What is needed.
Continue the article on managing children's cellphones at sleepovers, starting immediately after its final paragraph.

When my daughter was born in 2005, managing cellphones at a sleepover wasn't even on my parenting radar. Thirteen birthdays later, I agreed to host a slumber party with 13 girls. They would play games, watch movies, eat ice cream and sleep in a giant pile on our living room floor. And cellphones were my main concern.
At 11 p.m., my daughter put out a bright pink basket and asked the 11 girls with phones to pass them over. Three phones appeared. I picked up the basket and walked around to groups of girls, still on their phones, and asked them to please put them in with the others. Five more phones. I put it on the table and made a general request, that anyone still holding a phone put it with the others, and I went to get ready for bed. Ten minutes later, I collected the phones from my daughter.
"There's nine," she said. "That's pretty good, right?"
Great. Somewhere, shoved under pillows or stuffed animals, were two remaining phones. I looked at my daughter's face and I could see her silently begging me not to make a scene, not to go on a search, not to embarrass her in the middle of her birthday party.
Parenting in the age of technology comes with its own set of challenges, and none is clearer to me, a newly minted parent of young teenagers, than how we regulate and monitor cellphone use.
The average age a child gets a cellphone is 10. According to research released by Nielsen in 2017, of the kids who have phones before 13, 45 percent get them between age 10 and 12, and 16 percent have phones when they are 8. By the teenage years, 95 percent of kids have access to a smartphone. All of this translates to more phones at younger ages, which means that phones are the norm in places where they used to be the exception. Places such as elementary and middle school sleepovers.
In the past two years, my daughter has been invited to parties that use phones for scavenger hunts, photos and making movies. But what happens at 2 a.m., when the games are done, and a parent is left with a group of kids, all with relatively unsupervised access to phones?
"What we see with sleepovers is what I would call diminished inhibition that comes with sleep deprivation," says Devorah Heitner, author of "Screenwise: Helping Kids Thrive (and Survive) in Their Digital World" and the blog Raising Digital Natives. "A kid who makes sensible decisions at 8 a.m. and 8 p.m. might not be the kid that makes sensible decisions after hours of junk food, of no sleep, of being kind of worn down by peers."
Our first experience with this late-night lapse in judgment came two years ago, when my son woke up to a text that said, "We have taken your sister." Funny to her friends, when sent from her phone in the middle of the night, but scary to my groggy son, who was convinced that his sister had been kidnapped. He calmed down only when we called his sister to show him she was fine. Plot twist: She was asleep, had no idea the text had been sent and felt terrible about it.
Beyond the sleep deprivation, kids are in a group with no exit at a sleepover, and trying to fit in with their friends.
"Group think might develop over time because you have the kids there for many hours. If a bunch of girls want to do something inappropriate, there might be peer pressure in a more negative direction," Heitner says.

Information given.
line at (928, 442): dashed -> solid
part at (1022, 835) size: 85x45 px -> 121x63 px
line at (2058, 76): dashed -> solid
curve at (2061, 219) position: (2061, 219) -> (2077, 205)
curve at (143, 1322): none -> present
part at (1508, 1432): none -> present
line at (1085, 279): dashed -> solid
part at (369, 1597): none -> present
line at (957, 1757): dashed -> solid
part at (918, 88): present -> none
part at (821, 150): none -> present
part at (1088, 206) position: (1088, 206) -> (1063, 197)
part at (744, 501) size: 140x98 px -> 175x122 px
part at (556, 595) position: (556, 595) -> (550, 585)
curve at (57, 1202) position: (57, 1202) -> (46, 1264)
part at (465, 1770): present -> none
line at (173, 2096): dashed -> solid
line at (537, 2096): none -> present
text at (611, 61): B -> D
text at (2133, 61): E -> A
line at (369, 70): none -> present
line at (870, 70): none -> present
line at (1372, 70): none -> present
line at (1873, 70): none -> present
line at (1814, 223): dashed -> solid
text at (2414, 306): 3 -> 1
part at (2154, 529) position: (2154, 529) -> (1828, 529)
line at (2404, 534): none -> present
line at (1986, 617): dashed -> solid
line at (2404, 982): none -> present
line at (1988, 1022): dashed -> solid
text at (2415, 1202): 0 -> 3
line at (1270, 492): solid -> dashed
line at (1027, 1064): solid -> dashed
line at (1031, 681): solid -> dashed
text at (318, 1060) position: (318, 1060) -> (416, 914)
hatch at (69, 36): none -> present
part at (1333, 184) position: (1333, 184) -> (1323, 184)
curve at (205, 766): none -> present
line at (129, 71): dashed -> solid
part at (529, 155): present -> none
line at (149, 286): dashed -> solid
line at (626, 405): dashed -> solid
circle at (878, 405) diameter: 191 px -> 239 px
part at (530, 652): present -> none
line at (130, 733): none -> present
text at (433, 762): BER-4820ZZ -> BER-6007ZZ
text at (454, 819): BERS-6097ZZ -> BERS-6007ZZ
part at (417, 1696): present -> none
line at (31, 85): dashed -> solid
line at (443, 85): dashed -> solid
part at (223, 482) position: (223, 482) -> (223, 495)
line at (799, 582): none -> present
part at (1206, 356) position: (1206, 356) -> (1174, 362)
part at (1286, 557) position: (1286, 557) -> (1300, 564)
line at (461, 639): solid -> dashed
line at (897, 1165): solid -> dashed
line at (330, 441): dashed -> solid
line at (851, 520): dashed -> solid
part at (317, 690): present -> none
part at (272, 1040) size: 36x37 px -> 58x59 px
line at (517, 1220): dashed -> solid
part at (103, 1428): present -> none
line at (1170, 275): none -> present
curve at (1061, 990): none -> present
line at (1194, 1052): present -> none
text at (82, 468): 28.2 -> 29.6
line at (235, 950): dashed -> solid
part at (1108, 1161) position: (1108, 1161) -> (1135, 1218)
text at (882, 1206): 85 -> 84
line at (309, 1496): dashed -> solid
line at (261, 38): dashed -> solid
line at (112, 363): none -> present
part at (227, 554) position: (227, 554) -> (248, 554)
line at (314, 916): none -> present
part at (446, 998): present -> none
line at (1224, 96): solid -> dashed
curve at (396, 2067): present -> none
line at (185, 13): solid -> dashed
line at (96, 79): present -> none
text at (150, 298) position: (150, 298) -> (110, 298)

Response box.
Internet safety and cyberbullying have become hot topics for parents and tweens, and many parents use hardware or apps to cut off access to the Internet, thinking that will keep kids off adult sites and out of trouble. Limiting access doesn't curb the trouble caused by phones at sleepovers, though.
"Using someone else's phone to impersonate them, to send someone texts as them, or to share an embarrassing picture of someone sleeping - which is a situation that you can't get consent, so clearly you shouldn't be taking pictures of anyone when they're sleeping - you just shouldn't do that," Heitner says. "It's upsetting and it's a big violation."
Just ask my son.
What's the best way for parents to manage cellphones during a sleepover? Clearly, putting out a basket to collect them isn't the most effective strategy, as I learned.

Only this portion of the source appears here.